Many physicians now concede that patients have been undermedicated for decades, suffering needlessly. One reason was concern that big doses of opiates could depress respiration, but a large part stemmed from an exaggerated fear that patients would become addicted. This fear, which continues to hold sway over American medicine, is basically unwarranted. A landmark study, published in 1982, followed almost 12,000 Boston hospital patients who had been given narcotic pain-killers. After eliminating those with a history of addiction, researchers found that only four became addicted to the drugs they received as patients. "You don't see cancer patients running around robbing shopping malls to support their habits," notes Carr.
NO GROUP OF PATIENTS HAS SUFfered more from undermedication than young children. For years, many doctors insisted that babies under six months didn't feel pain and those just above that age didn't experience much discomfort. Both ideas are now discredited. Nonetheless, cautions Bruce J. Masek, head of behavioral medicine at Children's Hospital in Boston, "society is still hysterical about making a four-year-old a heroin addict."
Fortunately, technology, improved drug protocols and changing attitudes toward pain management have come to the rescue of children and adults. Skilled pediatricians now routinely give morphine to children and infants to ease postoperative pain. Oxymeters, which monitor breathing, alert nurses to early signs of respiratory problems. When morphine is inappropriate, large doses of local anesthetic work well. Pediatric-pain specialists use a plastic scale of happy to crying faces to help young children express how they feel. And doctors have learned to recognize certain infant sounds, grimaces and motionlessness as signs of suffering.

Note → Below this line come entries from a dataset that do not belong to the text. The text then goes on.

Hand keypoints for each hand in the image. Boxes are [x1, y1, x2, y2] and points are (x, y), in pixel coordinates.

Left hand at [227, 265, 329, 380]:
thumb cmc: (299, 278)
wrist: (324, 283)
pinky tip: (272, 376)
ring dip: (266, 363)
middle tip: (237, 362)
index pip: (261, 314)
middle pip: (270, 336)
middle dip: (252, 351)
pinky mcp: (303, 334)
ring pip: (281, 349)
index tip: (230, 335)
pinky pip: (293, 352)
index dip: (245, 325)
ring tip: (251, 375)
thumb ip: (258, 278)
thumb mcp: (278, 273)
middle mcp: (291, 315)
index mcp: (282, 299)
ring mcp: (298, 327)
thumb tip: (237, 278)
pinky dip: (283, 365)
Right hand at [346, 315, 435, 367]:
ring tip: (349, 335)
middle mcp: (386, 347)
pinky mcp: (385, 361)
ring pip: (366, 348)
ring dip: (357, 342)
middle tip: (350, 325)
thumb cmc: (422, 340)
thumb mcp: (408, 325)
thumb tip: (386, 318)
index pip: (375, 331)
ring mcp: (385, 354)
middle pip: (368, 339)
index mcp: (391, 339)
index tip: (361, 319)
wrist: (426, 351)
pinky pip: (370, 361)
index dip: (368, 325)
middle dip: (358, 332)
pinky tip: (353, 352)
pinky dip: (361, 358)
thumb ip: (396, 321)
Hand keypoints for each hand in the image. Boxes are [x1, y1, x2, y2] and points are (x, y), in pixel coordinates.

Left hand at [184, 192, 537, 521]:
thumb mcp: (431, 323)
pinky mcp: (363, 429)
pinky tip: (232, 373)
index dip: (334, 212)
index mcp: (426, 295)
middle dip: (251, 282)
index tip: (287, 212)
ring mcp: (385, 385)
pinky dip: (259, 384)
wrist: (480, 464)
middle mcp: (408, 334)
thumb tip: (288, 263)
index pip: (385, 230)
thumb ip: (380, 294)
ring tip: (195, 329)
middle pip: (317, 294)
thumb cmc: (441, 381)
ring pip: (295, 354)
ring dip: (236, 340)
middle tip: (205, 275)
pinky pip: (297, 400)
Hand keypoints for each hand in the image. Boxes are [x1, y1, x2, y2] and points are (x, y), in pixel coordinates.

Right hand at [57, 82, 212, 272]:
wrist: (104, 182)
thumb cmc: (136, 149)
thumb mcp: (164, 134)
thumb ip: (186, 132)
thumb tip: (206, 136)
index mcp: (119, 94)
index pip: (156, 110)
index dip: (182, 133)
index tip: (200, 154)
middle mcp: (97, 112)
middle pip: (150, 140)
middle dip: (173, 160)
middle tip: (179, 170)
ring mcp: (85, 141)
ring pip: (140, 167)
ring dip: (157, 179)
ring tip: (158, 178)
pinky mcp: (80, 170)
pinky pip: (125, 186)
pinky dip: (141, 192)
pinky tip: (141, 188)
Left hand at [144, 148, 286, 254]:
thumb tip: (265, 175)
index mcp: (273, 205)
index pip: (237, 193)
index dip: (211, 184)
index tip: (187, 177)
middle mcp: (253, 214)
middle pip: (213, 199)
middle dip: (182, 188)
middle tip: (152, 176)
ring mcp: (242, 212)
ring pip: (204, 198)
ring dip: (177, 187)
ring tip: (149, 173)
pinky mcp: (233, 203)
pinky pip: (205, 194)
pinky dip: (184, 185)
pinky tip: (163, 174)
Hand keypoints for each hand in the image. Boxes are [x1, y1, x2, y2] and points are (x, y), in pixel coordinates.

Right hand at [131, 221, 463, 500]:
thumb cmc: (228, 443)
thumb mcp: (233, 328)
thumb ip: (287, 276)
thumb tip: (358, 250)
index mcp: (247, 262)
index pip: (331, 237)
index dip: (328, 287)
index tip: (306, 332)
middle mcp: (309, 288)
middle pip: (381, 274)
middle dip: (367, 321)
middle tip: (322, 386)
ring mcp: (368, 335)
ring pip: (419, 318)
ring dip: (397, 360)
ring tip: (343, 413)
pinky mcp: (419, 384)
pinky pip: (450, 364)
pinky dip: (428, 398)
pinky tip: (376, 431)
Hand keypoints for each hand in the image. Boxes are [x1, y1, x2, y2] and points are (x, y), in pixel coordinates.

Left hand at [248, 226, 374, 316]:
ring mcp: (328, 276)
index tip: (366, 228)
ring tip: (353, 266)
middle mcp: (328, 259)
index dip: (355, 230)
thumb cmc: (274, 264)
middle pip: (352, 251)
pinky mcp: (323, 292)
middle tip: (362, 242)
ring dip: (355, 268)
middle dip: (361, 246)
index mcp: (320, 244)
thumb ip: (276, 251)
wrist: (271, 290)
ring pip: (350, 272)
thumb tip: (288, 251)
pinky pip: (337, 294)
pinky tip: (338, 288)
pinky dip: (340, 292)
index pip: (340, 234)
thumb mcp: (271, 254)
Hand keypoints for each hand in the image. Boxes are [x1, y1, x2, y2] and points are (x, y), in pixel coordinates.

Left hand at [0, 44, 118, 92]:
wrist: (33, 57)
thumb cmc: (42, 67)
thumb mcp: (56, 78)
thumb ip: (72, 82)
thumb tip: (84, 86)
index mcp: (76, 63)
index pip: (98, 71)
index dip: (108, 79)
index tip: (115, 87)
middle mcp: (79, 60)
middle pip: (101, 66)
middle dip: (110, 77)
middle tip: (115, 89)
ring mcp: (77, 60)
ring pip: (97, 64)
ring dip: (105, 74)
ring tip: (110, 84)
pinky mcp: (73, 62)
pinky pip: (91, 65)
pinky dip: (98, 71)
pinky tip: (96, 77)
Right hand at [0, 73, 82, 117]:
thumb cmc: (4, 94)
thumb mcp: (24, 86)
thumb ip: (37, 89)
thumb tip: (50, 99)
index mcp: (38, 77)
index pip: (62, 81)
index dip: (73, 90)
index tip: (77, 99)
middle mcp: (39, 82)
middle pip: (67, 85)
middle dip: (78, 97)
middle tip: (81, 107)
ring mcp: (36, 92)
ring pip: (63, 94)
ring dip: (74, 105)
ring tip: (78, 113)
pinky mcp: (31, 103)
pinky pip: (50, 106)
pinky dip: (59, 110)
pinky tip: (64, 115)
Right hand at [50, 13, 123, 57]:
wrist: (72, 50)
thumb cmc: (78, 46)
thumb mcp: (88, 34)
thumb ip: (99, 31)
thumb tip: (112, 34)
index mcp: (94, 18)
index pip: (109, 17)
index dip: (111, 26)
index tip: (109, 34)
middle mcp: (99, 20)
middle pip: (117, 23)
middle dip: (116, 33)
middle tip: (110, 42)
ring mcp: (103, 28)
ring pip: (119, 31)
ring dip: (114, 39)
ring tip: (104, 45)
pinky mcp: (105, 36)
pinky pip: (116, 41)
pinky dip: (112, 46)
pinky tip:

Cancer-pain management has also changed dramatically. Physicians today give megadoses of morphine without great risk of depressing a patient's breathing. Sloan-Kettering's Foley estimates that the morphine doses she prescribes for chronic cancer patients, usually as time-released tablets, are at least ten times the amount she gave a decade ago.
Furthermore, doctors have learned that a given dose of morphine packs more punch when combined with local anesthetics like Bupivacaine or with the newest nonsteroidal anti-inflammatory drugs (the category to which Tylenol and aspirin belong). That strategy also helps patients avoid the side effects of opiates, such as nausea, constipation, hallucinations and itching.